Book Ecofeminism and Rhetoric

Download or read book Ecofeminism and Rhetoric written by Douglas A. Vakoch and published by Berghahn Books. This book was released on 2011-08-01 with total page 201 pages. Available in PDF, EPUB and Kindle. Book excerpt: By drawing on the complex interplay of ecology and feminism, ecofeminists identify links between the domination of nature and the oppression of women. This volume introduces a variety of innovative approaches for advancing ecofeminist activism, demonstrating how words exert power in the world. Contributors explore the interconnections between the dualisms of nature/culture and masculine/feminine, providing new insights into sex and technology through such wide-ranging topics as canine reproduction, orangutan motherhood and energy conservation. Ecofeminist rhetorics of care address environmental problems through cooperation and partnership, rather than hierarchical subordination, encouraging forms of communication that value mutual understanding over persuasion and control. By critically examining ways that theory can help deconstruct domineering practices—exposing the underlying ideologies—a new generation of ecofeminist scholarship illuminates the transformative capacity of language to foster emancipation and liberation.

Book What It Feels Like

Download or read book What It Feels Like written by Stephanie R. Larson and published by Penn State Press. This book was released on 2021-07-15 with total page 303 pages. Available in PDF, EPUB and Kindle. Book excerpt: Winner of the 2022 Association for the Rhetoric of Science, Technology, and Medicine (ARSTM) Book Award Winner of the 2022 Winifred Bryan Horner Outstanding Book Award from the Coalition of Feminist Scholars in the History of Rhetoric and Composition What It Feels Like interrogates an underexamined reason for our failure to abolish rape in the United States: the way we communicate about it. Using affective and feminist materialist approaches to rhetorical criticism, Stephanie Larson examines how discourses about rape and sexual assault rely on strategies of containment, denying the felt experiences of victims and ultimately stalling broader claims for justice.
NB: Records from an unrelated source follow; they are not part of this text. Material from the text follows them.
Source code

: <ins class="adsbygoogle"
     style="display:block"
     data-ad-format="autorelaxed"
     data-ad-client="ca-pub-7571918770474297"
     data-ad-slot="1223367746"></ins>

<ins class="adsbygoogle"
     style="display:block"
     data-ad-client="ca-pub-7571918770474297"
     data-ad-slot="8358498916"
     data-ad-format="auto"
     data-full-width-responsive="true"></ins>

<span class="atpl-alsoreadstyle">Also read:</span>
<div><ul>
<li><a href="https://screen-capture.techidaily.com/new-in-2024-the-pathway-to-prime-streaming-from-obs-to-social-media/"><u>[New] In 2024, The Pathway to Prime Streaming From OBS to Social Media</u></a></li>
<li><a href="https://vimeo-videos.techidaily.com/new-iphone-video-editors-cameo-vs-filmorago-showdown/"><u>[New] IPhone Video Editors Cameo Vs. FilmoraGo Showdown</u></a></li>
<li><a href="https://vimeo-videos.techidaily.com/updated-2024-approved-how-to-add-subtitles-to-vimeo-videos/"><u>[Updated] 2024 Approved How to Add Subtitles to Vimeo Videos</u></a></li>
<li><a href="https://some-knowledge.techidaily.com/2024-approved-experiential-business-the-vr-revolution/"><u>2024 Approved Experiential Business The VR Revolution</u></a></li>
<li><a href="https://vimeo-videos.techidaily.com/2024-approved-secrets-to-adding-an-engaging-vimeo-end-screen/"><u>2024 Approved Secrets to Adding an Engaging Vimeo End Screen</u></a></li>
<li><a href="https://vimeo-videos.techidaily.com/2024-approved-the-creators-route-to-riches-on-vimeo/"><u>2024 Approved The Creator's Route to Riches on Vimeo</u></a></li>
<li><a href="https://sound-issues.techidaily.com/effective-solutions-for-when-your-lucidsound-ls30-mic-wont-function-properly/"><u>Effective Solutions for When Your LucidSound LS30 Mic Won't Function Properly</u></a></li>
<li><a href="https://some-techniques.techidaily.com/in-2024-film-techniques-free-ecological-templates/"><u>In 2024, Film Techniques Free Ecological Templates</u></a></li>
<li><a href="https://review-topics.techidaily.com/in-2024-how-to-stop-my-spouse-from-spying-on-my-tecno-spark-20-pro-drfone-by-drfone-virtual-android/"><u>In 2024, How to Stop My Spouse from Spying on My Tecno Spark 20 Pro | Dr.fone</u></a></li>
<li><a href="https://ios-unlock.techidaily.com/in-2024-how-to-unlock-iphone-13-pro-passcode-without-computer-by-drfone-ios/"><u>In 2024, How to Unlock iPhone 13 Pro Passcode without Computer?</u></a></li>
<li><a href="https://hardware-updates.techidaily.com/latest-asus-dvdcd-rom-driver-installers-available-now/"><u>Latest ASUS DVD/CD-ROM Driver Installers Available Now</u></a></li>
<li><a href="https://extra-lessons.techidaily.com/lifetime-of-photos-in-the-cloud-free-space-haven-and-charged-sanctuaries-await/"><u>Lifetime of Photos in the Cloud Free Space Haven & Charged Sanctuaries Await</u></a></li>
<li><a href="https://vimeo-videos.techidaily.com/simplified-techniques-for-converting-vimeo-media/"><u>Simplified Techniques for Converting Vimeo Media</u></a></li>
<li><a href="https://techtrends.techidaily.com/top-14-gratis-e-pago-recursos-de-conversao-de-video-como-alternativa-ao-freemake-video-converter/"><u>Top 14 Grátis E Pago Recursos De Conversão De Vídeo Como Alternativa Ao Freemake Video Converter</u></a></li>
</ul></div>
Investigating anti-pornography debates from the 1980s, Violence Against Women Act advocacy materials, sexual assault forensic kits, public performances, and the #MeToo movement, Larson reveals how our language privileges male perspectives and, more deeply, how it is shaped by systems of power—patriarchy, white supremacy, ableism, and heteronormativity. Interrogating how these systems work to propagate masculine commitments to “science” and “hard evidence,” Larson finds that US culture holds a general mistrust of testimony by women, stereotyping it as “emotional.” But she also gives us hope for change, arguing that testimonies grounded in the bodily, material expression of violation are necessary for giving voice to victims of sexual violence and presenting, accurately, the scale of these crimes. Larson makes a case for visceral rhetorics, theorizing them as powerful forms of communication and persuasion. Demonstrating the communicative power of bodily feeling, Larson challenges the long-held commitment to detached, distant, rationalized discourses of sexual harassment and rape. Timely and poignant, the book offers a much-needed corrective to our legal and political discourses.